Israel officially joined the European Union's flagship research and development program on Monday despite the exclusion of West Bank settlements from the program due to the continental bloc's.
Horizon Europe is the EU's ninth framework program in the field of research and development and is set to span over seven years like its predecessor Horizon 2020 during which 95.5 billion euros in grants will be allocated to promote scientific and industrial cooperation and innovation.
Following the signing of the agreement in Brussels, Israeli organizations and entities will be able to take part in all aspects of the program on terms equivalent to those that apply to groups and entities from EU member states.
Besides the economic and technological tools the program offers Israeli companies and researchers, it also serves as a gateway to different European markets. The Foreign Ministry also stresses the diplomatic significance of Israel-EU relations.
Foreign Minister Yair Lapid called Israel joining Horizon Europe an "important diplomatic achievement and another step to strengthen ties with European countries and the European Union" and said that the program would help Israel "stay at the forefront of global research."
Israel has been participating in European R&D framework programs for the past 25 years under an associated state status.
Under the latest Horizon 2020 program, some 15,000 researchers from Israel applied for funding, of which about 2,000 won 1,661 grants totaling over 1.3 billion euros. Of those applying, 64% were from academia and research institutes, 34% from industry and about 2% from public entities.

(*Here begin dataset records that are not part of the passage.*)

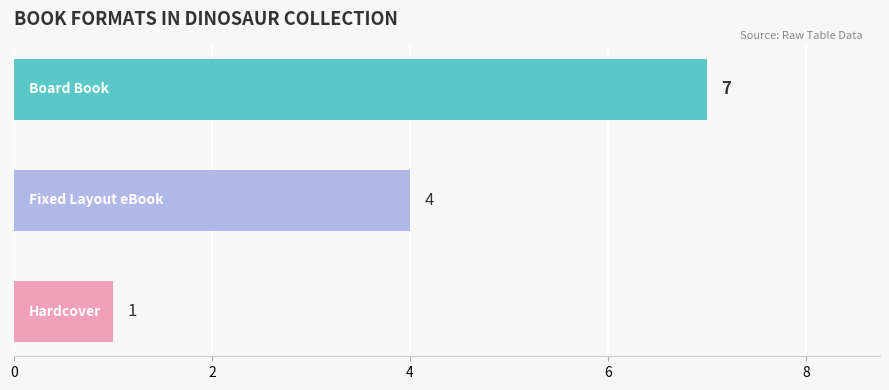

What is the average value?

4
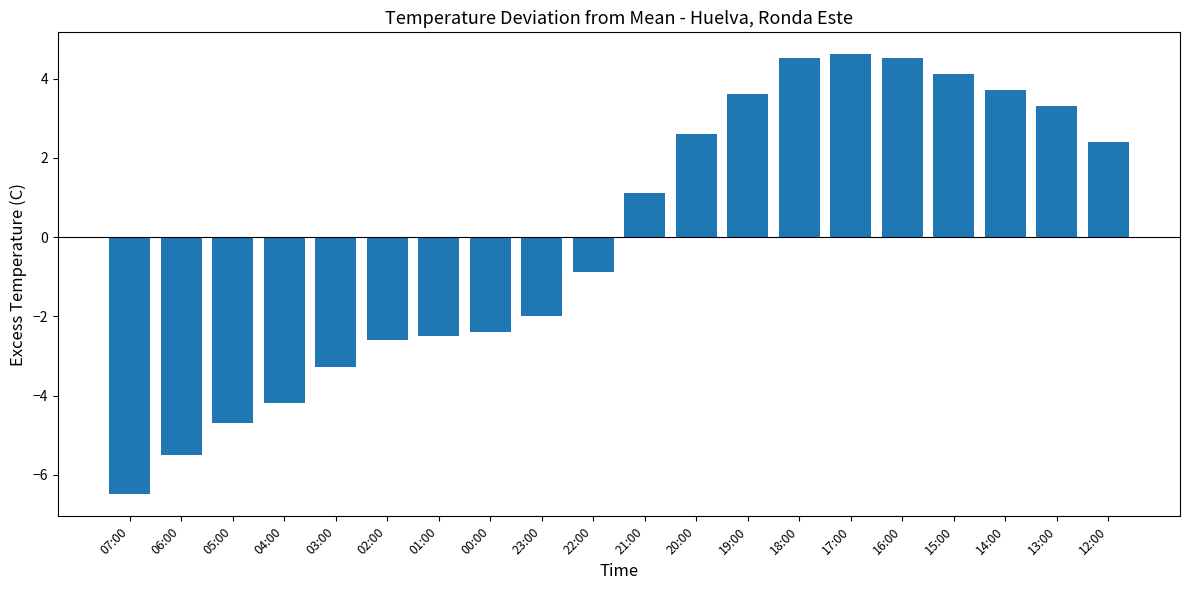

Count the number of data series in this chart.

1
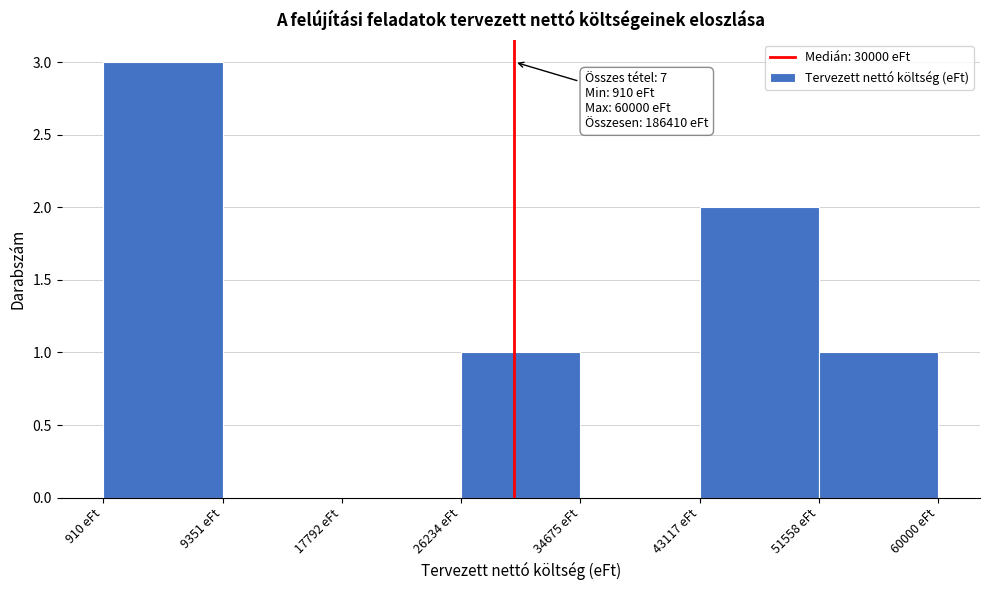

Over which range of the x-axis is the bar tallest?

1000 to 9000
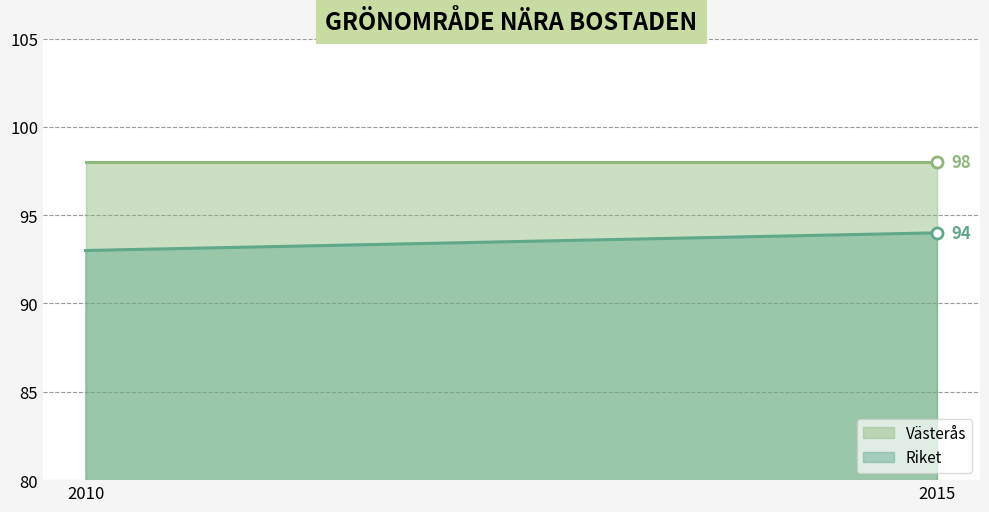

Reading left to right, transcribe all the data shown in this chart.

Västerås: 2010=98	2015=98
Riket: 2010=93	2015=94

Like its predecessor, the new deal applies only to sovereign territories of Israel, leaving out Jewish West Bank settlements, which means researchers from Ariel University will not be eligible to apply for grants under Horizon Europe.
However, the government tied the vote on the ratification of the program to a motion on indemnification for the university under pressure from Education Minister Yifat Shasha-Biton.
Israel captured the West Bank from Jordan in the 1967 Six-Day War, a territory that the Palestinians seek to a future state alongside the Gaza Strip and East Jerusalem as its capital. The international community does not recognize Israel's claim over the West Bank and regards Jewish settlements there as illegal and a stopper to the long-defunct peace process between Israel and the Palestinians.
Before joining Horizon 2020 in June 2014, Israel had objected to EU guidelines banning funding and financial dealings with settlements in the West Bank and East Jerusalem.
The guidelines would have forced Israel to recognize in writing that settlements are not part of the Jewish state in any future EU agreements.
But after sticky negotiations, it was agreed the EU would appendix an agreement to stop research funds serving institutions in the West Bank, while Israel would add its own appendix stating non-recognition of the new guidelines.